Uno de los hallazgos centrales es que la psicomotricidad se ejerce mayoritariamente en el ámbito privado, lo que limita el acceso de amplios sectores de la población. La mayoría de los profesionales entrevistados trabaja en consultorios particulares y en equipos interdisciplinarios o transdisciplinarios.
Aunque muchos logran definir con claridad su intervención, otros describen este proceso como "una construcción permanente que depende del diálogo con otras disciplinas y del contexto institucional".
La sala de psicomotricidad aparece como un dispositivo clave para delimitar la identidad de la disciplina. No obstante, su presencia es escasa en hospitales y centros de salud públicos, donde las condiciones edilicias y los recursos disponibles no siempre acompañan el desarrollo de la práctica.
El estudio también evidencia una amplia variedad de enfoques teóricos. Algunos profesionales se apoyan en la Práctica Psicomotriz Aucouturier, priorizando el juego libre, la regulación emocional y la aseguración profunda.
Otros adoptan perspectivas eclécticas que integran aportes de la psicología, la neurología, la sociología y la filosofía contemporánea, con especial atención al contexto comunitario.
La actualización profesional y la supervisión son mencionadas como pilares del ejercicio responsable. Si bien los psicomotricistas reconocen su importancia, también señalan dificultades para sostener estos espacios por cuestiones de tiempo o recursos.

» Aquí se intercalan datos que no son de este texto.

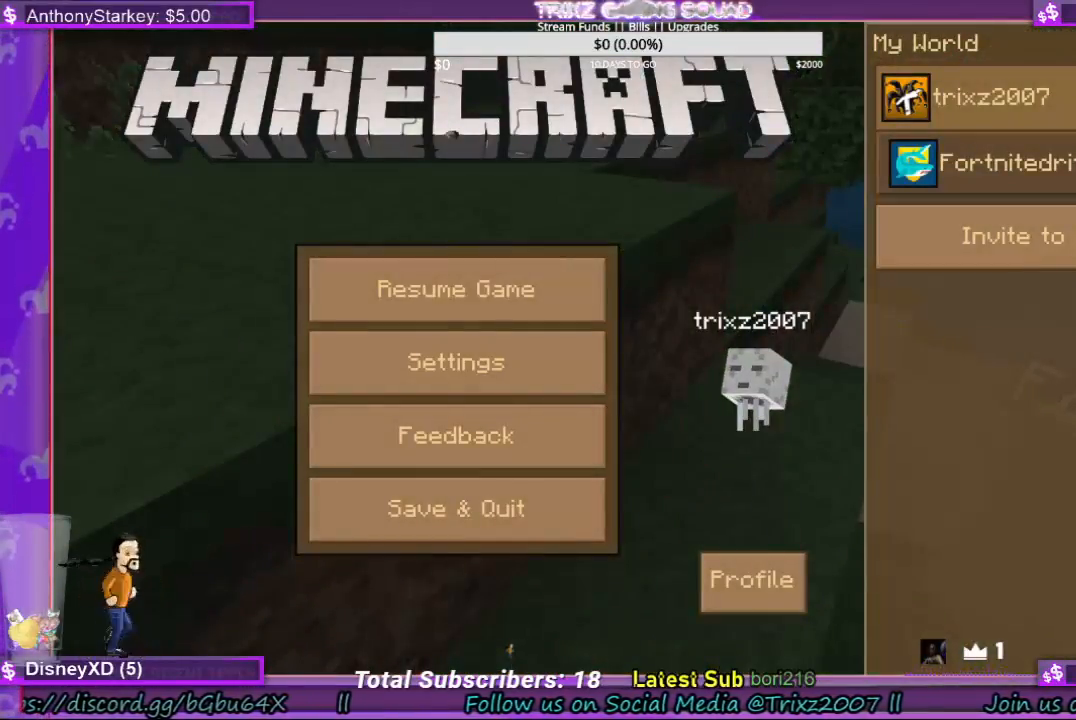
{"keys": [], "mouse": [], "events": []}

En este punto, Eguiluz y Gómez destacan "el rol clave de las casas formadoras en la capacitación inicial, la formación permanente y la divulgación de la psicomotricidad como disciplina fundamental para la prevención, el tratamiento y la educación en salud".
El trabajo concluye que la psicomotricidad en Santa Fe atraviesa un proceso de consolidación, con un gran potencial para aportar al bienestar y al desarrollo humano, aunque aún enfrenta desafíos estructurales. Entre ellos, la escasa presencia en el sistema público, la necesidad de espacios específicos y el fortalecimiento de su identidad profesional.

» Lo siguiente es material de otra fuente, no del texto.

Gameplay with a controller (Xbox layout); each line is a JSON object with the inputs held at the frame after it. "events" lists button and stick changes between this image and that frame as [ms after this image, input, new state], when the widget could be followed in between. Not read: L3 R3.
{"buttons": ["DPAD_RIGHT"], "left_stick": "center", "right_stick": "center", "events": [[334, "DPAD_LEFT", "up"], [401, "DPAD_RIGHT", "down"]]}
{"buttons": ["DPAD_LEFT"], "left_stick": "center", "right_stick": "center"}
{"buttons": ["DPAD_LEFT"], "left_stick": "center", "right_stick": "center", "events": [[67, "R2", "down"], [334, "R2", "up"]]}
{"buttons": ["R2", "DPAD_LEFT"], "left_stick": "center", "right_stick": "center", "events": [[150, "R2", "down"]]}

Para ambas egresadas, el recorrido por la UCSF fue decisivo para sistematizar experiencias y producir conocimiento situado. "Este trayecto formativo jerarquiza la disciplina y fortalece la identidad profesional del psicomotricista", afirman.
La modalidad virtual se presenta como una ventaja para quienes ya ejercen, al permitir compatibilizar la formación continua con la práctica clínica. Finalmente, plantean interrogantes que orientan futuras líneas de investigación y acción: cómo favorecer la integración de la disciplina en el sistema de salud pública, qué modelos de otras regiones podrían adaptarse al contexto local y cuál sería el impacto de incorporar psicomotricistas en equipos de salud desde una perspectiva preventiva y comunitaria.
Bajo esta perspectiva, el perfil profesional del egresado de la UCSF propone a un psicomotricista capaz de evalúa el nivel de desarrollo psicomotor, diagnosticar posibles trastornos y orientar estrategias de prevención y tratamiento tanto en salud como en educación, así planificar y coordinar intervenciones individuales y grupales, y conducir programas de asistencia y atención temprana destinados a favorecer el desarrollo y la autonomía.
Su rol también es fundamental dentro de equipos interdisciplinarios en áreas como neonatología, pediatría, psicopatología, clínica médica e internación, aportando una mirada corporal y vincular indispensable para un abordaje integral de la salud.